ELECTROLYTES

SIADH 

Syndrome of inappropriate antidiuretic hormone secretion (SIADH) Summary: 

  • can occur secondary to medications, malignancy, pulmonary disease, or any disorder involving the central nervous system. 
  • Diagnosis is made on the basis of clinical euvolaemic state with low serum sodium and osmolality, raised urine sodium and osmolality, and exclusion of pseudohyponatraemia and diuretic use. 
  • Fluid restriction of 800–1200 mL/24 hours is the mainstay of treatment
  • Patients with severe hyponatraemia and symptoms of altered mental state or seizures should be admitted to hospital for monitoring of fluid restriction and consideration of hypertonic saline. A rapid increase in sodium levels can precipitate osmotic demyelination and, as such, the increase in serum sodium should not exceed 10 mmol/L in 24 hours or 18 mmol/L in 48 hour

Pathology

  • In SIADH, hyponatraemia is due to inappropriate secretion of antidiuretic hormone (ADH). 
  • In a normal physiological state, ADH is released in response to increased serum osmolality, whereas in SIADH, ADH secretion is unregulated.
  •  Increased production/ectopic production or increased sensitivity to ADH results

🡪  in increased water permeability of the renal distal tubule and collecting duct through aquaporin insertion.

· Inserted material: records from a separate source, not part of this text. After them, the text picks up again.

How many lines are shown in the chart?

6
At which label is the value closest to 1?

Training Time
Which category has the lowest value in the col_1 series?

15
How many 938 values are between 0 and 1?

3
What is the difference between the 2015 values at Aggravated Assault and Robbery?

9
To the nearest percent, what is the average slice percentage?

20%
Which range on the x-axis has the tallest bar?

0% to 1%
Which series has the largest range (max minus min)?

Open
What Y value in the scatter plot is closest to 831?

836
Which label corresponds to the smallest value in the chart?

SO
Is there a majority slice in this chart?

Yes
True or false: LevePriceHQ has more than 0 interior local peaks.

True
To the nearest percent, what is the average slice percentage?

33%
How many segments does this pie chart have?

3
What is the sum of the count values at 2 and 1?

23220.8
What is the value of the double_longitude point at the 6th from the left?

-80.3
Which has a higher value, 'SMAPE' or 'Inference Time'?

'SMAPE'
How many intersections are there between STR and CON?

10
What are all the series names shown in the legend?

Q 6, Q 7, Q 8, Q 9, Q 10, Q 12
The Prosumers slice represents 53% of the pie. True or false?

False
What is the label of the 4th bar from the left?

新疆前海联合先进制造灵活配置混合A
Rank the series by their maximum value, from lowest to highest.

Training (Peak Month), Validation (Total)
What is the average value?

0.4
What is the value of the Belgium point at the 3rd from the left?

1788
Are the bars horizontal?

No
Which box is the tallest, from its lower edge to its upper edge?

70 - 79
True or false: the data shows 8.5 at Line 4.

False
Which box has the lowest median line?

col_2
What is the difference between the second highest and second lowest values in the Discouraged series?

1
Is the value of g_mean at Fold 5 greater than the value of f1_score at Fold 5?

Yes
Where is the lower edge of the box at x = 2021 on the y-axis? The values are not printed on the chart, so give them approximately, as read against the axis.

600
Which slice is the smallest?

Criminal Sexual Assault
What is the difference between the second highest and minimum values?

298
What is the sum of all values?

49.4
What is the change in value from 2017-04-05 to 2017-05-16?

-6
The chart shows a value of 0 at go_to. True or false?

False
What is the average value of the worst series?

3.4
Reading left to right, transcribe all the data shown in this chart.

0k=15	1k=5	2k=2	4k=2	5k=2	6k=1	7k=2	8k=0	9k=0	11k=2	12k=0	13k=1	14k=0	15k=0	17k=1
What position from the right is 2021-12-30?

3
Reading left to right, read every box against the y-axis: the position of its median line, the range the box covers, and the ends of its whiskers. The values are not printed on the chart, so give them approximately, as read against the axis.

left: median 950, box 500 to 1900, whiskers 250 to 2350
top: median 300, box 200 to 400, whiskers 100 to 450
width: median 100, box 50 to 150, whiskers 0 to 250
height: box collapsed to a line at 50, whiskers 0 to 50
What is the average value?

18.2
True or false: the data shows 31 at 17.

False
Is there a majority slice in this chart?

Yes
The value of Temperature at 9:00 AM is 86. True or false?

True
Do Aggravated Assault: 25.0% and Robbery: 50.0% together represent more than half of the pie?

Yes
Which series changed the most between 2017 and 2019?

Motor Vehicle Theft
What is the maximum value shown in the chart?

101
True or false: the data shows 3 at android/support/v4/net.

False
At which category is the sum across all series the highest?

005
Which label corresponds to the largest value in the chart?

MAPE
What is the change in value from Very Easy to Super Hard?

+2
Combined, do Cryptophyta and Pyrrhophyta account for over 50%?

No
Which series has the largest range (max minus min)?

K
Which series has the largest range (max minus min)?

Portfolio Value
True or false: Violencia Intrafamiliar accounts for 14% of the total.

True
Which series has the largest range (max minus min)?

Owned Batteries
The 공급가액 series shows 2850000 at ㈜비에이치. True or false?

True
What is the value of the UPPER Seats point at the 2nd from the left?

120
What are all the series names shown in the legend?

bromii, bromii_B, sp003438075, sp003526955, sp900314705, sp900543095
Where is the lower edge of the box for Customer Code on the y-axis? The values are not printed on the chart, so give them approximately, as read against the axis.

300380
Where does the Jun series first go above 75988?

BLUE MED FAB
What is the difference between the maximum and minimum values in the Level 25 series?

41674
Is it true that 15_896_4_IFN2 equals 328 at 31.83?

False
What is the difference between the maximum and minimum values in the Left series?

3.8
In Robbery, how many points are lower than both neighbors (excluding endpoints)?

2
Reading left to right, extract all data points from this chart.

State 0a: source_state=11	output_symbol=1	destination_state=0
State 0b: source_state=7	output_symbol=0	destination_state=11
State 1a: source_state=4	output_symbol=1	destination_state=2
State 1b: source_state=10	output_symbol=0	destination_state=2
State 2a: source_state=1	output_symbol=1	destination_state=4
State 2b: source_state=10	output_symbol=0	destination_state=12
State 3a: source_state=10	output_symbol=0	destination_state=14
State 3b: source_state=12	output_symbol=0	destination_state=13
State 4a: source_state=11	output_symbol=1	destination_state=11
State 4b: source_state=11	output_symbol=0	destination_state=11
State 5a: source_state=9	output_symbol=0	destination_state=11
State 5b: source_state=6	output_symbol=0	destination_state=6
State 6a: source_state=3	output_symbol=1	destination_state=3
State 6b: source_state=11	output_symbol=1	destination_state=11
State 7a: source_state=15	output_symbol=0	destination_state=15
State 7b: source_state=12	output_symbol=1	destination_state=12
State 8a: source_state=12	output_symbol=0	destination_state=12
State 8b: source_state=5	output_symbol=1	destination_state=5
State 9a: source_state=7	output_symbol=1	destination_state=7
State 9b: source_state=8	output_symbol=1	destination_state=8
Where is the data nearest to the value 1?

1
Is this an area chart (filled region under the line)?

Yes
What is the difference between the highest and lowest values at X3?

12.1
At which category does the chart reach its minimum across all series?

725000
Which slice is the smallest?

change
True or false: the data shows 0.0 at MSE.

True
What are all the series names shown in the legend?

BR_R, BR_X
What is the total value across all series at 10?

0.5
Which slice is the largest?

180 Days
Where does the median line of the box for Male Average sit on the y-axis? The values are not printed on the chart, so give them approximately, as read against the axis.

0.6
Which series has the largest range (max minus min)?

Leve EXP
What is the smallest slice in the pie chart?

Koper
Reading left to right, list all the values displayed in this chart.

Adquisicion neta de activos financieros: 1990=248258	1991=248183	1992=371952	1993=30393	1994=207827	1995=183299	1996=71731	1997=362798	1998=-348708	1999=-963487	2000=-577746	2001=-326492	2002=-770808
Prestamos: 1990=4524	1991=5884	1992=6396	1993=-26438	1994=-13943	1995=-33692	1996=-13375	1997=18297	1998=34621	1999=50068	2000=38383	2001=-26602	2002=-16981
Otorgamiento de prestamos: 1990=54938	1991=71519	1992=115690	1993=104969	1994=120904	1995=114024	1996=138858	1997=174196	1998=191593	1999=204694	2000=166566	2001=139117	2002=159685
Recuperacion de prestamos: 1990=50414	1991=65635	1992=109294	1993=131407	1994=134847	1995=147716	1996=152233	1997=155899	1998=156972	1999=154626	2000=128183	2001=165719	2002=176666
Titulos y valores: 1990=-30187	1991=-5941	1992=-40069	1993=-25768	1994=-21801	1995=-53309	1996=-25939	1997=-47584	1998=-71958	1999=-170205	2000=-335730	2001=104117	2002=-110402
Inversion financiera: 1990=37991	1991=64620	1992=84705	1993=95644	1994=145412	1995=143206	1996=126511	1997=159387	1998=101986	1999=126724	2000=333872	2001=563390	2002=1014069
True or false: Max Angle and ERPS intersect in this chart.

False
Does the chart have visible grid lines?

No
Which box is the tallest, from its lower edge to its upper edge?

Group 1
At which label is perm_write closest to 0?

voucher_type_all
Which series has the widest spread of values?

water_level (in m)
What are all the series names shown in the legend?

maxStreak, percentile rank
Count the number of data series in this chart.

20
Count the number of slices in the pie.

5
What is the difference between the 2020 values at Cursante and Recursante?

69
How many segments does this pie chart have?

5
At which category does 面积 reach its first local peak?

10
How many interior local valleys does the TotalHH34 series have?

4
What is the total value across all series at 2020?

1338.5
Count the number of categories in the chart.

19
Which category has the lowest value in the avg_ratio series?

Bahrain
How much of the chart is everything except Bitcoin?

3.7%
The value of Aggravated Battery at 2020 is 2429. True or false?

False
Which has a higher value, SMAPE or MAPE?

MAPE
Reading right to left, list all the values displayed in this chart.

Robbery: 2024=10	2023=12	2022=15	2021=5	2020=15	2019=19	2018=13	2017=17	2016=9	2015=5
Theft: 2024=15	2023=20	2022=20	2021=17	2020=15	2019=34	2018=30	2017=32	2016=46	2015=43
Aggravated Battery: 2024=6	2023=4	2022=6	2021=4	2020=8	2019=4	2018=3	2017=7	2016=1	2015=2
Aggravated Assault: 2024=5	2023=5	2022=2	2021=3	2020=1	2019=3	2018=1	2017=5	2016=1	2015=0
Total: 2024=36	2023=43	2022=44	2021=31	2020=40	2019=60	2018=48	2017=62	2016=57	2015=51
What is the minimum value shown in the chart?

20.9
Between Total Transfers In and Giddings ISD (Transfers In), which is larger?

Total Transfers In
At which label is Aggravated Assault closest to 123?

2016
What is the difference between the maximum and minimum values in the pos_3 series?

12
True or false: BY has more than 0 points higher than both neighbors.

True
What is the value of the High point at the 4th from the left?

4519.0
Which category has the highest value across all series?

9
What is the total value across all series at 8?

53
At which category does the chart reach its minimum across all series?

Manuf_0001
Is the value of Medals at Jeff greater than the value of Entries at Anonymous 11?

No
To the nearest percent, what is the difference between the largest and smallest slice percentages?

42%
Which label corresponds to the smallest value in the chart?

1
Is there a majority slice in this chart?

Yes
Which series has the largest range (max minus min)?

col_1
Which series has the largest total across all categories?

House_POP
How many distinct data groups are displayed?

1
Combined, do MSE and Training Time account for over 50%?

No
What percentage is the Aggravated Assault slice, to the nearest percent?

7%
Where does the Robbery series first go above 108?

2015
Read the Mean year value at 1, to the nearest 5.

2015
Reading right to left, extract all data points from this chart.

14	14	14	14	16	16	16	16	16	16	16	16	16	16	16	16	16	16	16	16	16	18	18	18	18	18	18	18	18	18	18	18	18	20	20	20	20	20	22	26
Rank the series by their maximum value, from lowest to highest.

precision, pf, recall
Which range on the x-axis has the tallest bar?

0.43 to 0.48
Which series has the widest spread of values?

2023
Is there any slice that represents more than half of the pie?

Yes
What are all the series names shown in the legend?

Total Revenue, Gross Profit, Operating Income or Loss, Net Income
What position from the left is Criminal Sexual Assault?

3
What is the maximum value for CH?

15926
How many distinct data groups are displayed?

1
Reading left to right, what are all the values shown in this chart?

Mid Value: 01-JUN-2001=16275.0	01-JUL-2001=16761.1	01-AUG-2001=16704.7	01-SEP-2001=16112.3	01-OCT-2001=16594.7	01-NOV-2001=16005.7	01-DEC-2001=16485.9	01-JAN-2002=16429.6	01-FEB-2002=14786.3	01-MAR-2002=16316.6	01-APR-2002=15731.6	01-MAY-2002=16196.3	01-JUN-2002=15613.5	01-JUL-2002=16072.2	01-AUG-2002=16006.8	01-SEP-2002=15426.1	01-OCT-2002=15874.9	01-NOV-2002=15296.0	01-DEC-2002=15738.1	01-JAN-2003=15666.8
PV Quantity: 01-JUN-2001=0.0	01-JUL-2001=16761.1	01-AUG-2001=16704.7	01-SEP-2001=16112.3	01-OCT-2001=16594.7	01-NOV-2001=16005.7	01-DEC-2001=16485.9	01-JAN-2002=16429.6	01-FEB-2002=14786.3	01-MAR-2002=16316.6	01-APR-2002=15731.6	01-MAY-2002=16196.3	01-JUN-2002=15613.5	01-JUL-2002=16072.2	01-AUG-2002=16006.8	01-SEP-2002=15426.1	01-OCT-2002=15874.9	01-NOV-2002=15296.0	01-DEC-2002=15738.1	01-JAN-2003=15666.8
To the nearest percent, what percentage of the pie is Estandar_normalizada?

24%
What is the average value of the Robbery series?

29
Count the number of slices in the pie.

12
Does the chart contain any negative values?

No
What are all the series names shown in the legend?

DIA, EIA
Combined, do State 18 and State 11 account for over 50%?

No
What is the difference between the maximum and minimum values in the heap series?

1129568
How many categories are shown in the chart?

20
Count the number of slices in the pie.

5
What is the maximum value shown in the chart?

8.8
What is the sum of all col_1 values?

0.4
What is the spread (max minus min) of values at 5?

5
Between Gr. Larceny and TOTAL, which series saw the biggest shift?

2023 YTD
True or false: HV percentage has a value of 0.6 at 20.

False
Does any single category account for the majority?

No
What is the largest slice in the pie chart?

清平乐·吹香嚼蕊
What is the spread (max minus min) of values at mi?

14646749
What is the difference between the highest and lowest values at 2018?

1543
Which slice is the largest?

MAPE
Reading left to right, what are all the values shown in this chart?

  • The subsequent dilutional hyponatraemia activates volume-sensitive natriuretic mechanisms, causing salt excretion and maintaining euvolaemic hyponatraemia

Underlying causes of SIADH

  • Neurosurgical or neurological – increased ADH release:
    • Guillain-Barré syndrome
    • Subarachnoid haemorrhage
    • Subdural haemorrhage
  • Infective – increased ADH release:
    • Meningitis
    • Encephalitis
    • Abscesses
    • Human immunodeficiency virus
    • Sarcoidosis
  • Respiratory – increased ADH release:
    • Tuberculosis
    • Pneumonia
    • Pneumothorax
    • Atelectasis
    • Asthma
  • Medications – increased ADH release:
    • Antidepressants (eg sertraline)
    • Anticonvulsants (eg carbamazepine, leveteiracetam)
    • Antipsychotics (eg haloperidol)
    • Anti-inflammatory drugs
    • Ecstasy
    • Cyclophosphomide
  • Malignancy – ectopic ADH production:
    • Nasopharyngeal
    • Mesothelioma
    • Pancreatic
    • Gastrointestinal
    • Lymphoma
    • Sarcoma

Diagnosis of SIADH

  • decreased serum osmolality (<275 mOsm/kg)
  • increased urine osmolality (>100 mOsm/kg)
  • euvolaemia
  • increased urine sodium (>20 mmol/L)
  • no other cause for hyponatraemia (no diuretic use and no suspicion of hypothyroidism, cortisol deficiency, marked hyperproteinaemia, hyperlipidaemia or hyperglycaemia).

Investigations for underlying causes

  • biochemistry looking at serum sodium level
  • serum osmolality
  • urine osmolality (random sample collected at same time as serum sample)
  • thyroid function tests
  • morning cortisol level if hyponatraemia is potentially related to Addison’s disease
  • computed tomography (CT) of the head if a neurosurgical condition is suspected (eg subarachnoid haemorrhage, subdural haematoma)8
  • chest X-ray if pulmonary causes of SIADH are suspected.